In 1682, the Governor in El Paso reported that the Manso and the Suma had revolted and attacked the Janos people. On March 14, 1684, friendly Tiwa and Piro told the Governor Domingo Jironza Petriz de Cruzate of a Manso plot to kill all the Spaniards in El Paso. The Manso were said to be “tired of everything having to do with God and with the church, which is why they wanted to do what the Indians of New Mexico had done.”

The Spanish took the ringleaders of the plot as prisoners. They included an Apache and a Quivira (probably a Wichita). Ten of these Natives were executed. In November, the Spanish garrison of 60 men, plus friendly warriors, attacked a gathering of hostile Indians whom they suspected of planning their own revolt.

Following the revolt, the Manso increasingly assimilated into the de-tribalized atmosphere of El Paso. Disease and Apache raids decimated their numbers, although many may have joined the Apache. By 1765, El Paso had 2,469 Spanish inhabitants and only 249 Indians, tribes unspecified.

In 1883, however, Adolph Bandelier found a dozen families of Manso living across the Rio Grande from El Paso. Descendants of the Manso have survived as members of the combined Piro-Manso-Tiwa (PMT) tribe and as members of Tortugas Pueblo, an unincorporated village in Las Cruces, New Mexico. Splitting off the from main body, Manso helped found the Guadalupe Pueblo near Las Cruces in 1910 with the name of the people of the new pueblo becoming Los Indigenes de Nuestra Señora de Guadalupe, a tribal entity that the Piro-Manso-Tiwa tribe was once a part of before the faction occurred.

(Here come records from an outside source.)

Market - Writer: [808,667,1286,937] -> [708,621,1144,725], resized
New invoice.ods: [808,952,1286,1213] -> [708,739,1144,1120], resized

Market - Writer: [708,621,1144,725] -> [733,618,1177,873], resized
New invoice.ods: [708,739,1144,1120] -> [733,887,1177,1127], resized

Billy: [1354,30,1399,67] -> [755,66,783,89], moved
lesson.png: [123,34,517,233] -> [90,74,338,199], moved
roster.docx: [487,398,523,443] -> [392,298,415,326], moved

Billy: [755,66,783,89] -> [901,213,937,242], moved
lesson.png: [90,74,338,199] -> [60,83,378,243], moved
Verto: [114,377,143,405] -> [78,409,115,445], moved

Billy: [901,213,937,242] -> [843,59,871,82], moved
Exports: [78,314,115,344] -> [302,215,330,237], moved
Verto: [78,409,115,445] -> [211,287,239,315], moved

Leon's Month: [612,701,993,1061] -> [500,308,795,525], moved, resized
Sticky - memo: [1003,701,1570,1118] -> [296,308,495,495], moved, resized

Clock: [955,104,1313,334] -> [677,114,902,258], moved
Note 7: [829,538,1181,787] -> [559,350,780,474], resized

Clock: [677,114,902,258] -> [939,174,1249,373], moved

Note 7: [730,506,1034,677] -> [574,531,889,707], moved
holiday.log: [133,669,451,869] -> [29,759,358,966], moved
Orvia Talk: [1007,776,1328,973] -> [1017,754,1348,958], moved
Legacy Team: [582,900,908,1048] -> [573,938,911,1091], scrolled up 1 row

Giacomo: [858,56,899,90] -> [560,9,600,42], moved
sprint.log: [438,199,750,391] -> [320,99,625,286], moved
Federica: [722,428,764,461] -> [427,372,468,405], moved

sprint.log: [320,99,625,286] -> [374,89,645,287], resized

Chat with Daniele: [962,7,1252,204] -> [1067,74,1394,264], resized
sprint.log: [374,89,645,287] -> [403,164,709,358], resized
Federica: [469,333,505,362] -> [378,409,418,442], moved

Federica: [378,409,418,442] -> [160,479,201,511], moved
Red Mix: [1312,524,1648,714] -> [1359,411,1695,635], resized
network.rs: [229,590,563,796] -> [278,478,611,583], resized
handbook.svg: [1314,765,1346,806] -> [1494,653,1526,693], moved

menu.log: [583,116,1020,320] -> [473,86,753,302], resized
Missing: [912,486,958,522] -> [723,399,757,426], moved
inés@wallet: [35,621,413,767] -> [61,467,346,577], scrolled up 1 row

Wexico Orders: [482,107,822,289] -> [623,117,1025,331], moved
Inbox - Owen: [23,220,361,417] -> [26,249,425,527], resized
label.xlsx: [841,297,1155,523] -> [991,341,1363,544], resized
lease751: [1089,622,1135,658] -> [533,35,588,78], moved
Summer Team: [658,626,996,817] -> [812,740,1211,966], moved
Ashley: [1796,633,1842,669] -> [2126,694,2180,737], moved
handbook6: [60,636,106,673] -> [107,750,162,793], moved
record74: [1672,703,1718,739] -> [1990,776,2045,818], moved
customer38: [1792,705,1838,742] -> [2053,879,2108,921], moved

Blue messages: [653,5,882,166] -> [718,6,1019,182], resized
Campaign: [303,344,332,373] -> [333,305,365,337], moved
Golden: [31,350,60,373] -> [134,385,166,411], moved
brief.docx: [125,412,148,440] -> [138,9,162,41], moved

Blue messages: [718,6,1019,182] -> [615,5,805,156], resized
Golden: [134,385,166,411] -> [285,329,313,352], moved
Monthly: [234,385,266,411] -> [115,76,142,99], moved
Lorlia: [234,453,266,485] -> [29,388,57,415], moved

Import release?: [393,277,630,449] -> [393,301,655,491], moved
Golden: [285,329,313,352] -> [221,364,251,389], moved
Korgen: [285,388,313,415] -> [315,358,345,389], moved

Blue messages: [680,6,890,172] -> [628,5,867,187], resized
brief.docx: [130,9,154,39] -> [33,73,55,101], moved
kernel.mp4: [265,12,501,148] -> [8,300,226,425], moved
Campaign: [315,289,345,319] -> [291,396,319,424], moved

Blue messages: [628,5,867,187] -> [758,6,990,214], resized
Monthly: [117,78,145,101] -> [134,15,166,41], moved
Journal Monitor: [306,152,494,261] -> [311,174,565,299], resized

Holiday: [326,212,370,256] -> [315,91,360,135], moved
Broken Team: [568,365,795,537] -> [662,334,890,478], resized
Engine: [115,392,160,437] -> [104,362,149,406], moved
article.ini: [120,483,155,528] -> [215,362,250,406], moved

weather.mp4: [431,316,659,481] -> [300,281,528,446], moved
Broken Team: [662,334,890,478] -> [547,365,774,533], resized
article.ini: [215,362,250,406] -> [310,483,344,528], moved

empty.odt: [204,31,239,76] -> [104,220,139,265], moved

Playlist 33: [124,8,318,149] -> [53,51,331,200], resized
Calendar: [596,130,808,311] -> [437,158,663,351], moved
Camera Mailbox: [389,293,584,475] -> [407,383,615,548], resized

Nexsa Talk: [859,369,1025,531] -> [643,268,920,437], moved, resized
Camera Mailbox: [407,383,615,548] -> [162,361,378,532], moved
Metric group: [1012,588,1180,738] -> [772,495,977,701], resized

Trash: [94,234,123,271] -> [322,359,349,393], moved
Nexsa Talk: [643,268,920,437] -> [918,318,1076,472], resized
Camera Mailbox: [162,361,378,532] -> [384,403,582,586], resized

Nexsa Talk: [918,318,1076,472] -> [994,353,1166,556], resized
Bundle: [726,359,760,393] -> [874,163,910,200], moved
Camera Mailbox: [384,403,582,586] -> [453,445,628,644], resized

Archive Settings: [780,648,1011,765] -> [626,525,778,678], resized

Two groups claiming descent and historical continuity from the Mission Indians of Paso del Norte have applied for federal recognition as an Indian Tribe: the Piro/Manso/Tiwa Tribe of San Juan de Guadalupe and the Piro/Manso/Tiwa Tribe of Guadalupe. In 2000, there were 206 members of the PMT tribe of San Juan de Guadalupe.

== Language ==

Only a few words of their language were recorded, such as arre 'yes' (cf. Yaqui alla and Opata ore) and ocae 'arrow'. Linguists have theorized about the affiliations of their language: alternatives have been Uto-Aztecan, Tanoan, or Athabaskan (Apache) language. What is known is that they spoke the same language as the Jano and Jocome peoples who lived to their west; it was most likely a Uto-Aztecan language related to the Cahitan languages of northwestern Mexico.